When you see someone who is having more weight loss success than you, and you know they're not working at it as hard as you are, how do you deal with it? Do you use it as a motivation to keep going? If so, how do you use it as a motivation? What do you tell yourself? Do you change up your own routine?

I'm not downplaying my MIL's success by suggesting she's not "working at it as hard as I am," I simply mean that I'm working out so hard physically, almost daily... I'm talking literal "blood, sweat, and tears" (yes, I've been known to cry), and I'm not seeing results near a 10 lb loss. I know it's hard to eat right and stay within points; I get that, I've done that, I've been there, too. But for me, I've never been able to lose weight simply by following a healthy eating plan, I've always had to incorporate exercise into my own weight loss equation. So, help me out here. Put me in my place, if need be, but help me get over my jealousy with some much needed advice.

Sunday, May 3, 2009

2d30D22: Not creative, but feeling good

I didn't post this weekend, but I did do workouts for Days 20 and 21.

This morning I was up and at 'em by 6:20. I did Level 3 of the 30 Day Shred and 30 minutes of Yoga Sculpt. I haven't done Yoga Sculpt in a while and it felt really good. I must have tweaked my left knee a bit, because it was bothering me during the "dancing warrior series," but it was fine for everything else, including the Shred. The Shred felt good too. I still don't do the Rock Star Jumps, but I'm 100% happy with my efforts. I'm able to follow Natalie for all of the other moves!

I gave myself 4.5 activity points for this morning's workout. (3 pts for 25 mins of high intensity; 1.5 pts for 30 minutes of Yoga which is somewhere between moderate and high intensity, but probably closer to moderate.) I realized this morning, though, that most of my activity points are taken up by my protein drink, which comes in at 3 points.

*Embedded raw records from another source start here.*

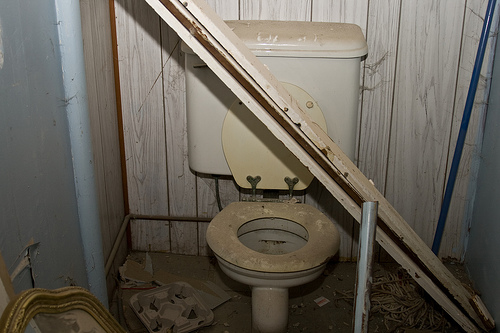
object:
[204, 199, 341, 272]
toilet seat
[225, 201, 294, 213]
dirty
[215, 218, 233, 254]
yellowish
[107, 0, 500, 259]
wall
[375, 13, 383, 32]
white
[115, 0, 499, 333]
wood plank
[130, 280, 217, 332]
cup holder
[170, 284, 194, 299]
brownish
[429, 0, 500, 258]
pole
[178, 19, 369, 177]
toilet tank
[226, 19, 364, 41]
dust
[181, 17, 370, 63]
tank top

Still haven't weighed myself. I almost talked myself into stepping on the scale, but I just couldn't do it. I have a doctor's appointment next week, so I will for sure step on the scale before then, because I don't want any surprises at the doctor's office.

Friday, May 1, 2009

2d30D19: A New Day

In keeping with my new efforts to wratchet up my weight loss, I worked out for just over an hour this morning. I decided to do Level 3 of 30 Day Shred and Cardio Yoga. I was really close to getting outside to run this morning, but I could hear wind howling, and I thought it was going to be cold. But, when I took my son to the bus stop a little while ago, I realized that it's a "warm" breeze. Maybe I'll run tomorrow as my warm-up.

Also, in keeping with my effort to eat less sugar, I skipped my morning OJ when I realized that it has a whopping 24 g of sugar. I knew OJ had a lot of sugar, but I had no idea it was more than half of the recommended 40 g of sugar alloted for an entire day.

I've already had more than 16 oz of water this morning, so I'm well on my way to 40 oz.